Depuis le Bénin, la digitalisation des SFD n'est plus une question de choix.
La PI-SPI de la BCEAO est là. L'interopérabilité avance. L'infrastructure se construit.
Mais sur le terrain, une question reste entière : pour qui ?
Parce que digitaliser un outil inadapté ne fait qu'accélérer son inadéquation. Et les réalités que j'observe, revenus saisonniers, charges familiales partagées, obligations sociales, jonglage de portefeuille entre applications ne disparaissent pas parce qu'on a ajouté une interface mobile.
Au Bénin, le Microcrédit Alafia prouve que ça peut marcher autrement. Plus de 49,9 milliards de FCFA injectés au profit d'environ 800 000 bénéficiaires dont 82% de femmes. Un taux de remboursement dépassant les 100%. Pas parce que la technologie était sophistiquée mais parce qu'elle était pensée pour celles qui en avaient besoin. (Source : Ministère des Affaires Sociales et de la Microfinance, Bénin - lancement Phase 3 Microcrédit Alafia, octobre 2025)
C'est ça, l'avantage stratégique réel.
Pas le volume décaissé. Pas la vitesse du nano-crédit. La capacité à concevoir des outils qui partent de la vie réelle des clientes et qui leur restituent leur dignité dans l'acte financier.

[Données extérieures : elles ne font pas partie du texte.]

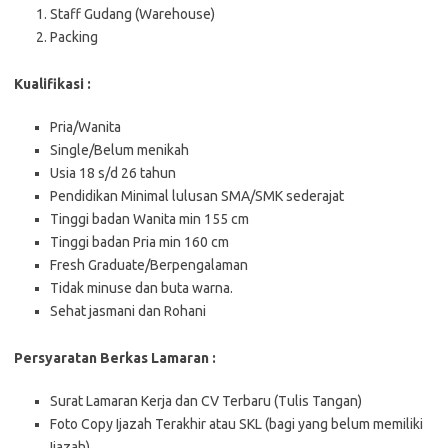
Staff Gudang (Warehouse)
Packing
Kualifikasi :
Pria/Wanita
Single/Belum menikah
Usia 18 s/d 26 tahun
Pendidikan Minimal lulusan SMA/SMK sederajat
Tinggi badan Wanita min 155 cm
Tinggi badan Pria min 160 cm
Fresh Graduate/Berpengalaman
Tidak minuse dan buta warna.
Sehat jasmani dan Rohani
Persyaratan Berkas Lamaran :
Surat Lamaran Kerja dan CV Terbaru (Tulis Tangan)
Foto Copy Ijazah Terakhir atau SKL (bagi yang belum memiliki
Ijazah)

La donnée, quant à elle, doit être gouvernée avec la même exigence. Le SFD reste le premier responsable moral face à ses clientes et non son partenaire fintech. Entre les exigences réglementaires croissantes et la complexité des consentements imposés par les fintechs, un défi demeure : que les clientes comprennent réellement ce à quoi elles adhèrent.
L'avantage stratégique durable appartiendra aux institutions qui auront compris ça. Et qui sauront concevoir des modèles hybrides, centrés sur l'humain, capables de marier la rigueur des flux numériques avec la sécurité, la transparence et la dignité de l'accompagnement humain.